Monday, 19 October 2009

Stopover

13th October 2009 – Day 15 – Manama and Muharraq, Bahrain

Bahrain announces an outbreak of Flag Flu

I woke up at 7.30, probably the earliest I’ve woken up since the trip began. As I looked around to consider my surroundings I noted two things. Firstly, I was on a plane. Secondly, I was hungover. What the hell was going on?? Ah yes… I’m in Bahrain. My head is rattling, I’m falling asleep on my feet, and I have to entertain myself on a hot Gulf day in a country I know nothing about for the next 10 hours. Just in order to keep some sense of continuity now that we’re in a different continent, we check into a cybercafé for a few hours so that M can finish her thesis. It gets sent off safely to Helsinki, the world cheers, we breathe a sigh of relief heavy enough to set off this season’s typhoon season in the Bay of Bengal, and then we head off to an Indian restaurant where we get service the kinds of which we would more expect in a tourist market in Cairo. “This one? Take this one. No? Are you sure? It’s very good! I’m sure you will like it. Will you take it? No? OK, now there is this one. Shall I get this one for you? Shall I? One Chicken korma, OK. Now you must choose a soup. Here is the soup menu. Look at that. So which soup? And which bread? And a Cola? How about two Colas?” It went on like this for about 10 minutes until we managed to order something which didn’t include half of the menu, ate it and then wandered around, as one tends to do in a place where there is not much else to do.


Old and new rub shoulders in Manama.....

→ TASK ITEM A: Summarize the Bahrain stopover entry in two sentences.
→ TASK ITEM B: Write a continuation of the Bahrain stopover entry, starting after its final line.
The listing that comes next is separate material and has no connection to the Bahrain stopover entry.

→ DATASET EXCERPTS:

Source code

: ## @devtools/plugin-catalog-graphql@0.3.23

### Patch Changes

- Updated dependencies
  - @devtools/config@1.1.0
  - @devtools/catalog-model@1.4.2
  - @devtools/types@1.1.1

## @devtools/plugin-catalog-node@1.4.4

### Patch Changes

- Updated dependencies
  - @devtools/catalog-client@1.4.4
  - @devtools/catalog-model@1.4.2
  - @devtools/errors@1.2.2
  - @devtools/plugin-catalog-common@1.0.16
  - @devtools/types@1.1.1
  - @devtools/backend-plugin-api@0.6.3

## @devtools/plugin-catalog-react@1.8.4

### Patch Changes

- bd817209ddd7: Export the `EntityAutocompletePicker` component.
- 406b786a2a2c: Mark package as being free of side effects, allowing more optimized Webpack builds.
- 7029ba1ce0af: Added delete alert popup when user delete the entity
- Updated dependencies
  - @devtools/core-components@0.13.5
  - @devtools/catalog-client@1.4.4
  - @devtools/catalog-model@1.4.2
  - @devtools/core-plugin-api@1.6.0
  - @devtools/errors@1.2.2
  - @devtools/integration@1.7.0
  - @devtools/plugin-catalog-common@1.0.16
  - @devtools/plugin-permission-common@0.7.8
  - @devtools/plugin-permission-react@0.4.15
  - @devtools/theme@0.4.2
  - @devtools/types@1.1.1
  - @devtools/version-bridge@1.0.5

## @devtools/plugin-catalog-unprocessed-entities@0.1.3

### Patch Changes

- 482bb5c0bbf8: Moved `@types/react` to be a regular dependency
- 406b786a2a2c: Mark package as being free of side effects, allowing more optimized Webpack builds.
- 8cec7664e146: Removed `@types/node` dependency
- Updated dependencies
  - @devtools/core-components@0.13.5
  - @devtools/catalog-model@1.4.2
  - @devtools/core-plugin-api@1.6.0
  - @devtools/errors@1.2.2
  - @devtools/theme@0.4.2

→ YOUR RESPONSE A: The writer woke at 7.30 on a plane, hungover, facing ten hours to fill on a hot day in Bahrain, and first spent a few hours in a cybercafé so that M could finish her thesis and send it off to Helsinki. They then ate at an Indian restaurant where the server pushed dish after dish on them for about ten minutes before they could order, and afterward they wandered around.

→ YOUR RESPONSE B:
Manama is a funny place – it feels like a small village yet it’s quite big – One street can feature enormous, gleaming glass skyscrapers, some with typically Gulf-style modern architecture, and one block away you’ll find small streets with small shops, men in dishdashas sitting around on benches discussing not much, and tiny alleyways reminiscent of the Aladdin cartoons I watched as a kid. It’s also full of foreign workers – both South Asian and European, and this has brought a very cosmopolitan style to the city. Women is full abeyyas walk next to other women in saris and still others in t-shirts and shorts the likes of which you’d see in any European city (perhaps apart from Helsinki where it’s too cold for it). A city of contrasts, which in only a day, we didn’t really have time to understand. What I did understand was that when you’ve got a dodgy stomach, the worst thing you can do is to gorge yourself on Egyptian jungle juice and my intestines mounted an enormous protest which I needed to go to deal with urgently.

.....and in most places, new kicks old's butt.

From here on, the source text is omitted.